Equiseto

Equisetum arvense L., Equisetaceae
Ovvero: La pianta fossile…

Carl Axel Magnus Lindman, Billeder af Nordens Flora, Copenaghen, 1917-1923
30-25 Milioni di anni fa, quando la terra era popolata da enormi felci arboree e mostruose calamites, da creature acquatiche e da rettili – i mammiferi erano di là da venire –, gli Equiseti c’erano già. Erano enormi, come c’era da aspettarsi, visti i tempi. L’equiseto di oggi è, in forma nana, il fossile vivente di quelle piante gigantesche. Il nome “equiseto” deriva dal latino “equus”, cavallo, e “saeta”, crine, corrispondente dunque al suo nome volgare di “coda di cavallo”. Nella sua denominazione in diverse lingue europee ritroviamo spesso la coda ma cambia l’animale: «Purché si tratti di una coda, poco importa al linguaggio popolare ch’essa sia quella d’un cavallo o d’un asino, d’un topo o d’un gatto, d’un lupo o d’una volpe» (Bertoldi, Un ribelle nel regno de’ fiori, 1923). Fatto sta che, siccome è ruvido perché contiene un’abbondante quantità di silicio, lo si usava per polire i metalli o per strofinare le padelle, come uno spazzolone o una paglietta metallica, da cui il nome di “rasperella”. Ma tutto vien buono, quando si ha fame. «La cauda equina o cavalina, cioè equiseto o ippouris, con tutta la sua asprezza in qualche cosa vi vole essere ancora lui nei cibi, porgendo il suo fiore al tempo di primavera e di quaresima, che si chiama pesce pagliaro vulgarmente […] Questo si frigge nell’olio infarinato como si fa il pesce» (Costanzo Felici, De l’insalata, 1572). Ancora: «produce questa, quasi nel nascimento suo, un certo germoglio grosso e tenero, simile a una ghianda, il quale chiamano i nostri maremmani Sanesi paltrufali, usati da loro nei cibi la quaresima, prima cotti lessi nell’acqua, e poi infarinati e fritti nella padella in cambio di pesce» (Pierandrea Mattioli, Discorsi, 1568).

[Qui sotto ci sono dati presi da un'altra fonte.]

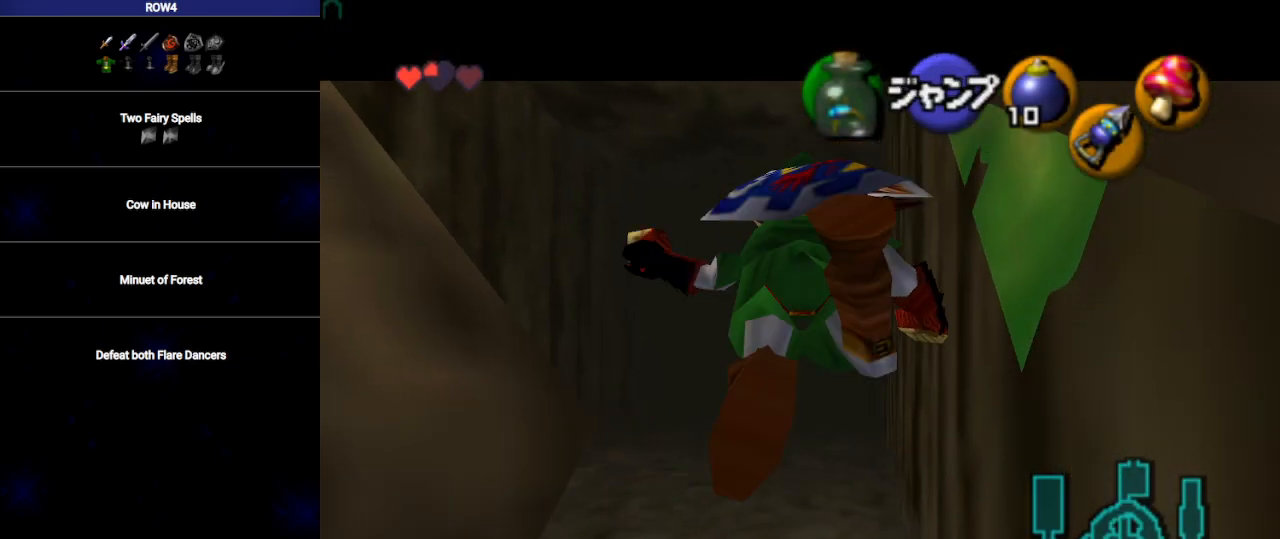
{"buttons": ["L1"], "left_stick": "down", "right_stick": "center", "events": []}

Ad imitazione dei più vetusti raccoglitori rinascimentali, l’indefesso amante di cibo selvaggio, mentre passeggia a testa bassa lungo ruscelli e fossi fra febbraio e marzo riconosce prontamente queste strane forme vegetali a metà fra un fungo e un asparago grassoccio in cui è incappato. Li riconoscerà per essere i fusti fertili dell’equiseto. Sono biancastri o rossicci e terminano con una sorta di grossa spiga (strobilo) coperta di piccoli scudi (gli sporangi) che producono le spore che permettono alla pianta di diffondersi. C’è poco tempo per la raccolta, durano pochissimo, e dopo la sporificazione avvizziscono. Se il nostro insalataro radicale è un esperto sa che Equisetum arvense e Equisetum telmateja sono edibili, ma che altre specie no, anzi son tossiche. Di quelle buone raccoglierà gli strobili quando (e solo quando) sono immaturi, in pratica quando sono ancora verdastri. Li ripulirà con cura delle guaine rigide in corrispondenza dei nodi e degli sporangi. Dopo averli ben lavati, li lascerà in acqua e limone per un paio d’ore. Poi finalmente li cucinerà, come fossero asparagi. Hanno un gusto diverso, più erbaceo, forse si possono avvicinare al sedano. Anche i fusti sterili dell’equiseto sarebbero edibili. Ci si domanda se ne valga la candela. Io dico di no.